*** Information shown

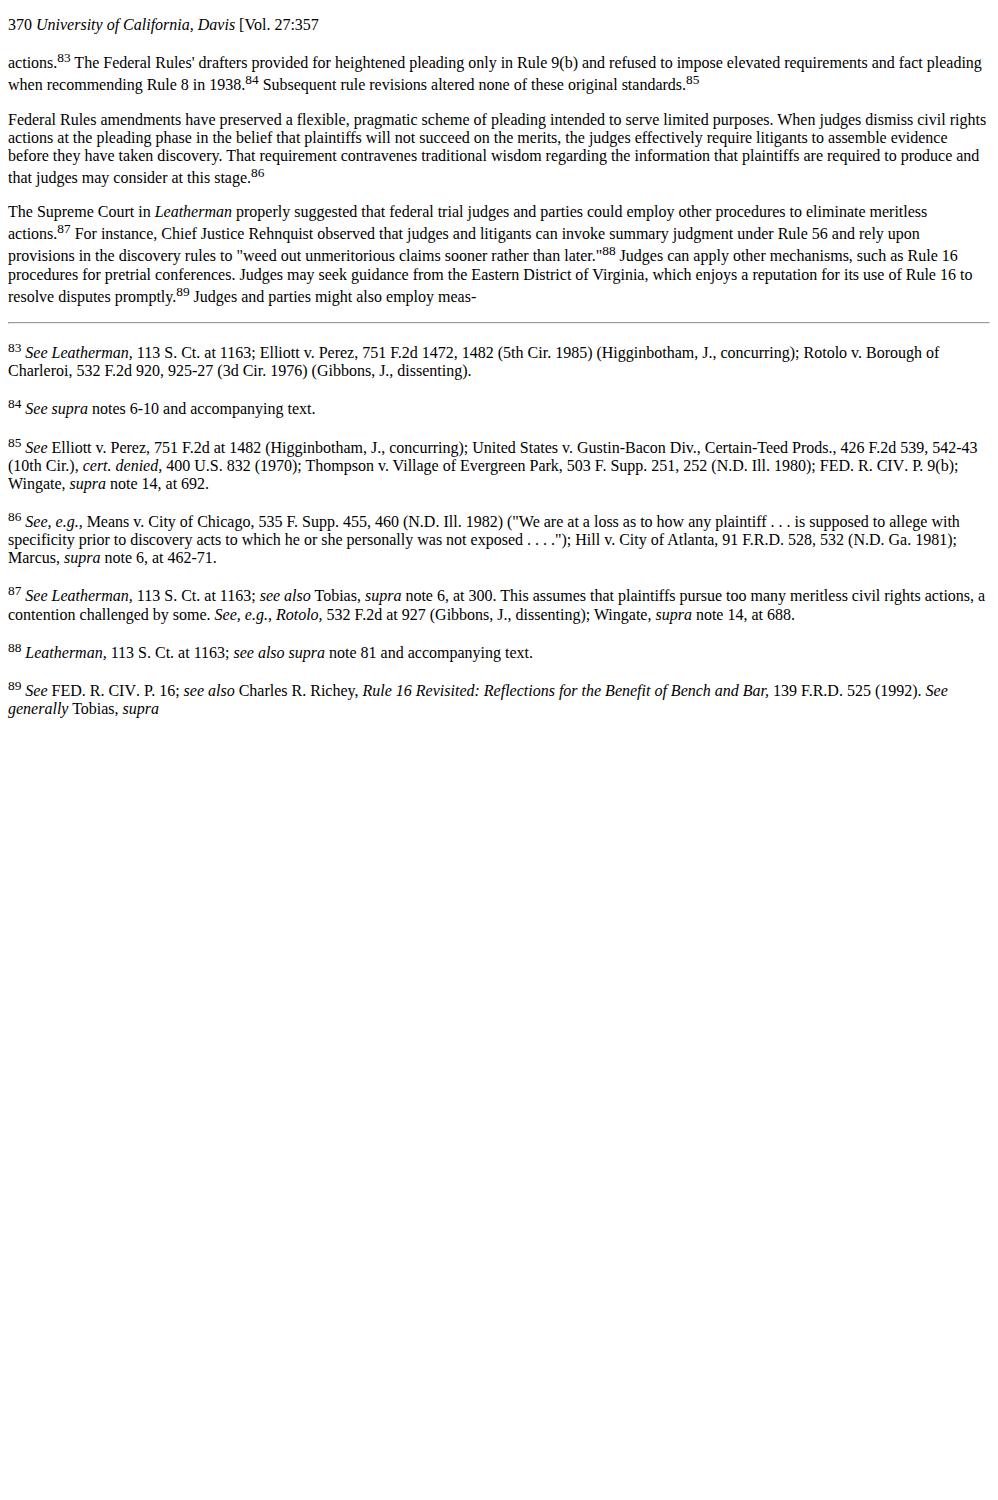370 University of California, Davis [Vol. 27:357
actions.83 The Federal Rules' drafters provided for heightened pleading only in Rule 9(b) and refused to impose elevated requirements and fact pleading when recommending Rule 8 in 1938.84 Subsequent rule revisions altered none of these original standards.85
Federal Rules amendments have preserved a flexible, pragmatic scheme of pleading intended to serve limited purposes. When judges dismiss civil rights actions at the pleading phase in the belief that plaintiffs will not succeed on the merits, the judges effectively require litigants to assemble evidence before they have taken discovery. That requirement contravenes traditional wisdom regarding the information that plaintiffs are required to produce and that judges may consider at this stage.86
The Supreme Court in Leatherman properly suggested that federal trial judges and parties could employ other procedures to eliminate meritless actions.87 For instance, Chief Justice Rehnquist observed that judges and litigants can invoke summary judgment under Rule 56 and rely upon provisions in the discovery rules to "weed out unmeritorious claims sooner rather than later."88 Judges can apply other mechanisms, such as Rule 16 procedures for pretrial conferences. Judges may seek guidance from the Eastern District of Virginia, which enjoys a reputation for its use of Rule 16 to resolve disputes promptly.89 Judges and parties might also employ meas-
83 See Leatherman, 113 S. Ct. at 1163; Elliott v. Perez, 751 F.2d 1472, 1482 (5th Cir. 1985) (Higginbotham, J., concurring); Rotolo v. Borough of Charleroi, 532 F.2d 920, 925-27 (3d Cir. 1976) (Gibbons, J., dissenting).
84 See supra notes 6-10 and accompanying text.
85 See Elliott v. Perez, 751 F.2d at 1482 (Higginbotham, J., concurring); United States v. Gustin-Bacon Div., Certain-Teed Prods., 426 F.2d 539, 542-43 (10th Cir.), cert. denied, 400 U.S. 832 (1970); Thompson v. Village of Evergreen Park, 503 F. Supp. 251, 252 (N.D. Ill. 1980); FED. R. CIV. P. 9(b); Wingate, supra note 14, at 692.
86 See, e.g., Means v. City of Chicago, 535 F. Supp. 455, 460 (N.D. Ill. 1982) ("We are at a loss as to how any plaintiff . . . is supposed to allege with specificity prior to discovery acts to which he or she personally was not exposed . . . ."); Hill v. City of Atlanta, 91 F.R.D. 528, 532 (N.D. Ga. 1981); Marcus, supra note 6, at 462-71.
87 See Leatherman, 113 S. Ct. at 1163; see also Tobias, supra note 6, at 300. This assumes that plaintiffs pursue too many meritless civil rights actions, a contention challenged by some. See, e.g., Rotolo, 532 F.2d at 927 (Gibbons, J., dissenting); Wingate, supra note 14, at 688.
88 Leatherman, 113 S. Ct. at 1163; see also supra note 81 and accompanying text.
89 See FED. R. CIV. P. 16; see also Charles R. Richey, Rule 16 Revisited: Reflections for the Benefit of Bench and Bar, 139 F.R.D. 525 (1992). See generally Tobias, supra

******

→ **What to produce**
Apart from the images, please copy every line of the data exactly as written.

→ **Task output**
370 University of California, Davis [Vol. 27:357
actions.83 The Federal Rules' drafters provided for heightened pleading only in Rule 9(b) and refused to impose elevated requirements and fact pleading when recommending Rule 8 in 1938.84 Subsequent rule revisions altered none of these original standards.85
Federal Rules amendments have preserved a flexible, pragmatic scheme of pleading intended to serve limited purposes. When judges dismiss civil rights actions at the pleading phase in the belief that plaintiffs will not succeed on the merits, the judges effectively require litigants to assemble evidence before they have taken discovery. That requirement contravenes traditional wisdom regarding the information that plaintiffs are required to produce and that judges may consider at this stage.86
The Supreme Court in Leatherman properly suggested that federal trial judges and parties could employ other procedures to eliminate meritless actions.87 For instance, Chief Justice Rehnquist observed that judges and litigants can invoke summary judgment under Rule 56 and rely upon provisions in the discovery rules to "weed out unmeritorious claims sooner rather than later."88 Judges can apply other mechanisms, such as Rule 16 procedures for pretrial conferences. Judges may seek guidance from the Eastern District of Virginia, which enjoys a reputation for its use of Rule 16 to resolve disputes promptly.89 Judges and parties might also employ meas-
83 See Leatherman, 113 S. Ct. at 1163; Elliott v. Perez, 751 F.2d 1472, 1482 (5th Cir. 1985) (Higginbotham, J., concurring); Rotolo v. Borough of Charleroi, 532 F.2d 920, 925-27 (3d Cir. 1976) (Gibbons, J., dissenting).
84 See supra notes 6-10 and accompanying text.
85 See Elliott v. Perez, 751 F.2d at 1482 (Higginbotham, J., concurring); United States v. Gustin-Bacon Div., Certain-Teed Prods., 426 F.2d 539, 542-43 (10th Cir.), cert. denied, 400 U.S. 832 (1970); Thompson v. Village of Evergreen Park, 503 F. Supp. 251, 252 (N.D. Ill. 1980); FED. R. CIV. P. 9(b); Wingate, supra note 14, at 692.
86 See, e.g., Means v. City of Chicago, 535 F. Supp. 455, 460 (N.D. Ill. 1982) ("We are at a loss as to how any plaintiff . . . is supposed to allege with specificity prior to discovery acts to which he or she personally was not exposed . . . ."); Hill v. City of Atlanta, 91 F.R.D. 528, 532 (N.D. Ga. 1981); Marcus, supra note 6, at 462-71.
87 See Leatherman, 113 S. Ct. at 1163; see also Tobias, supra note 6, at 300. This assumes that plaintiffs pursue too many meritless civil rights actions, a contention challenged by some. See, e.g., Rotolo, 532 F.2d at 927 (Gibbons, J., dissenting); Wingate, supra note 14, at 688.
88 Leatherman, 113 S. Ct. at 1163; see also supra note 81 and accompanying text.
89 See FED. R. CIV. P. 16; see also Charles R. Richey, Rule 16 Revisited: Reflections for the Benefit of Bench and Bar, 139 F.R.D. 525 (1992). See generally Tobias, supra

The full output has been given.